Robert J. Gooding-Williams

Research Interest

Robert Gooding-Williams holds appointments in both the Department of Philosophy and the African American and African Diaspora Studies Department, and is founding director of the Center for Race, Philosophy, and Social Justice. His areas of research and teaching interest include social and political philosophy (esp. antiracist critical theory), the history of African American political thought, 19th-century European philosophy (especially Nietzsche), existentialism, and aesthetics (including literature and philosophy, representations of race in film, and the literary theory and criticism of African American literature). 

M. Moran Weston/Black Alumni Council Professor of African-American Studies and Professor of Philosophy and of African American and African Diaspora Studies | Columbia University

B.A., Yale College (1975)
Ph.D., Yale University (1982)

Robert Gooding-Williams is the M. Moran Weston/Black Alumni Council Professor of African-American Studies and Professor of Philosophy and of African American and African Diaspora Studies at Columbia University. His research and teaching interests include Social and Political Philosophy (especially the philosophy of race), the History of African-American Political Thought, 19th Century European Philosophy (especially Nietzsche), Existentialism, and Aesthetics.

Gooding-Williams is the author of Zarathustra's Dionysian Modernism (Stanford, 2001), Look, A Negro!: Philosophical Essays on Race, Culture, and Politics (Routledge, 2005), and In The Shadow of Du Bois: Afro-Modern Political Thought in America (Harvard 2009).  In 2010, In the Shadow of Du Bois won two book prizes: one, for the best book on race, ethnicity and political thought awarded by the Race, Ethnicity, and Politics section of the American Political Science Association; and the second, an honorable mention citation by the David Easton Award, awarded by the Foundations of Political Theory section of the American Political Science Association.  Gooding-Williams is also the editor of Reading Rodney King/Reading Urban Uprising (Routledge, 1993), co-editor of the Bedford Books edition of The Souls of Black Folk (1997), and author of the Stanford Encyclopedia of Philosophy entry on W.E.B. Du Bois. 
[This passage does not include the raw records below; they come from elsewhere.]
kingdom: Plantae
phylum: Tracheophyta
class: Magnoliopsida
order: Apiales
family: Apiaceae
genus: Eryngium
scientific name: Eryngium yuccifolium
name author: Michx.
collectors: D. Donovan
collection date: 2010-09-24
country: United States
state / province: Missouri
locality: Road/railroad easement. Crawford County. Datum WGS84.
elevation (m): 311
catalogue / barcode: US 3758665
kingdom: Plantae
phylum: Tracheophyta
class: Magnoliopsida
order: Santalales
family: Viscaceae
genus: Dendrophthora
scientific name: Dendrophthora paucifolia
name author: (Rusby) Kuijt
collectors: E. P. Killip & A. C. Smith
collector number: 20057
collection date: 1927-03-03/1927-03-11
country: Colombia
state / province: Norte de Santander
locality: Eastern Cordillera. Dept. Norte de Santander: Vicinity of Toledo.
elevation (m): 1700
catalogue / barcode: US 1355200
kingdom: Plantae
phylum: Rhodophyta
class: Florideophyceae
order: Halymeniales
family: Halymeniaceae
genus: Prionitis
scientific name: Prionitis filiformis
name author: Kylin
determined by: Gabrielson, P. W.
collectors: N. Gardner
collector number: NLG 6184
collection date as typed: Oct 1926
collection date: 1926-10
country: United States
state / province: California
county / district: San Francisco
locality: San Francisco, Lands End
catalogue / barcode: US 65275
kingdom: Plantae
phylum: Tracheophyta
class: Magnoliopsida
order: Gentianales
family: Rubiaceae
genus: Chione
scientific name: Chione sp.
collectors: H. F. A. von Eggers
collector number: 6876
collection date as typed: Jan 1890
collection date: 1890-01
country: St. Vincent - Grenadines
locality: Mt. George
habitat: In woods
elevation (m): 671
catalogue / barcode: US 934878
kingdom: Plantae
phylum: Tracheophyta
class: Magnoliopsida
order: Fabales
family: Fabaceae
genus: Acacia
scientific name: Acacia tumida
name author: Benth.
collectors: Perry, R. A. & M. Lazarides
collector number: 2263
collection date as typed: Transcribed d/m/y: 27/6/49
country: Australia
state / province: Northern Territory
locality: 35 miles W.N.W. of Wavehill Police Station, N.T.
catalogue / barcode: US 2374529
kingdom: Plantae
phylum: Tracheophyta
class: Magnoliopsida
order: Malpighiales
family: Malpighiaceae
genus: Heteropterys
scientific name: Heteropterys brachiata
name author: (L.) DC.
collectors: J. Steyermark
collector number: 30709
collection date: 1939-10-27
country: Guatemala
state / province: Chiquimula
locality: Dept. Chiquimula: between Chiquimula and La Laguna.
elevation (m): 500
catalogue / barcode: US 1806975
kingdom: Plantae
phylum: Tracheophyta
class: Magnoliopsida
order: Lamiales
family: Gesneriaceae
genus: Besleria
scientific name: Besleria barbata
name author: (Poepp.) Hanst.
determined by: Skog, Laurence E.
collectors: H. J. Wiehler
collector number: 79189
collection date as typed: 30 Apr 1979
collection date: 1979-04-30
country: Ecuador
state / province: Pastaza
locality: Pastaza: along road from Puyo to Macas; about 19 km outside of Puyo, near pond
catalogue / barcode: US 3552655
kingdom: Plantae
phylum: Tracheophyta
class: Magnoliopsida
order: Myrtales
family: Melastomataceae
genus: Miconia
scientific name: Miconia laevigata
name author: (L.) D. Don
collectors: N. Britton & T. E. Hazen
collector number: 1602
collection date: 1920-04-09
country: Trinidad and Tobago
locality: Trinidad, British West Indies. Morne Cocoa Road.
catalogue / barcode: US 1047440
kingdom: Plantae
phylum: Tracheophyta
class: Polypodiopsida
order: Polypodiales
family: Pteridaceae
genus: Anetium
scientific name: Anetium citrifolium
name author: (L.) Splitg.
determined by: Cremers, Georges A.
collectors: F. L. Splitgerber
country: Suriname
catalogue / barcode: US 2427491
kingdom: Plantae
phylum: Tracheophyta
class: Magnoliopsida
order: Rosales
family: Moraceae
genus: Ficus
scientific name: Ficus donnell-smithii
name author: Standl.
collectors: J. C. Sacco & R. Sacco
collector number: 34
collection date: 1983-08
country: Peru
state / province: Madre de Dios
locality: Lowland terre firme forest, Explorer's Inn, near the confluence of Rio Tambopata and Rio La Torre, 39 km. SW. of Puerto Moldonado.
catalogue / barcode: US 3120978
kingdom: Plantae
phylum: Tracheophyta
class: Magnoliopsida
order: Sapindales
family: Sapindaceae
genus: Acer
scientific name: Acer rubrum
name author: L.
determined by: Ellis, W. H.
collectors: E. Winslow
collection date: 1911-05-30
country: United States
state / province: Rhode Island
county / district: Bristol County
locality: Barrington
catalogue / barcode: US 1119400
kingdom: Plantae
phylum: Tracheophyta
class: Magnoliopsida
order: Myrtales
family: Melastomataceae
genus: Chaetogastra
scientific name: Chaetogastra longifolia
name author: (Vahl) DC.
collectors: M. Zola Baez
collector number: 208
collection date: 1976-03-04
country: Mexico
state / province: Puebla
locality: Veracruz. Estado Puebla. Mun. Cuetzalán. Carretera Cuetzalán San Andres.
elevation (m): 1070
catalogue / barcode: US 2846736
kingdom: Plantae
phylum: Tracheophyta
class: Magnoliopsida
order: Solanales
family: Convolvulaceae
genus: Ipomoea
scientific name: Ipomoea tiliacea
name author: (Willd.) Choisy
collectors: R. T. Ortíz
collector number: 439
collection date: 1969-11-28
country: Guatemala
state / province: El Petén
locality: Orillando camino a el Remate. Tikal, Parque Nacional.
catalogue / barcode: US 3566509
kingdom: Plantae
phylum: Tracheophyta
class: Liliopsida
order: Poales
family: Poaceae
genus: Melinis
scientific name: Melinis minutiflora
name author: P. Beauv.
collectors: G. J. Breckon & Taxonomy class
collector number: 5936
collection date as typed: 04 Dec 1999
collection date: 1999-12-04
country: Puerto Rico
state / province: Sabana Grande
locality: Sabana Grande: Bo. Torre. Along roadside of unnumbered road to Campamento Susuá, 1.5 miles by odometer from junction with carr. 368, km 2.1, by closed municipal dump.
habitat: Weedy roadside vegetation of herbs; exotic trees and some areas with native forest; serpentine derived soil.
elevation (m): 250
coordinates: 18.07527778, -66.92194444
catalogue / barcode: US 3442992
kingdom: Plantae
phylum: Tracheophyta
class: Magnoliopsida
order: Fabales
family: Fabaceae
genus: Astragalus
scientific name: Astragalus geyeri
Over the course of his career, Gooding-Williams has been awarded numerous fellowships, including a National Endowment for the Humanities Independent Scholars and College Teachers Fellowship, two Andrew Mellon Faculty Fellowships, a Laurance A. Rockefeller Fellowship, and a Guggenheim Fellowship. He has also served on the Editorial Boards of several professional journals and was a founding co-editor of the on-line Symposia on Gender, Race and Philosophy. At Columbia, Gooding-Williams directs the Center for Race, Philosophy, and Social Justice.

Gooding-Williams was elected to the American Academy of Arts and Sciences in 2018.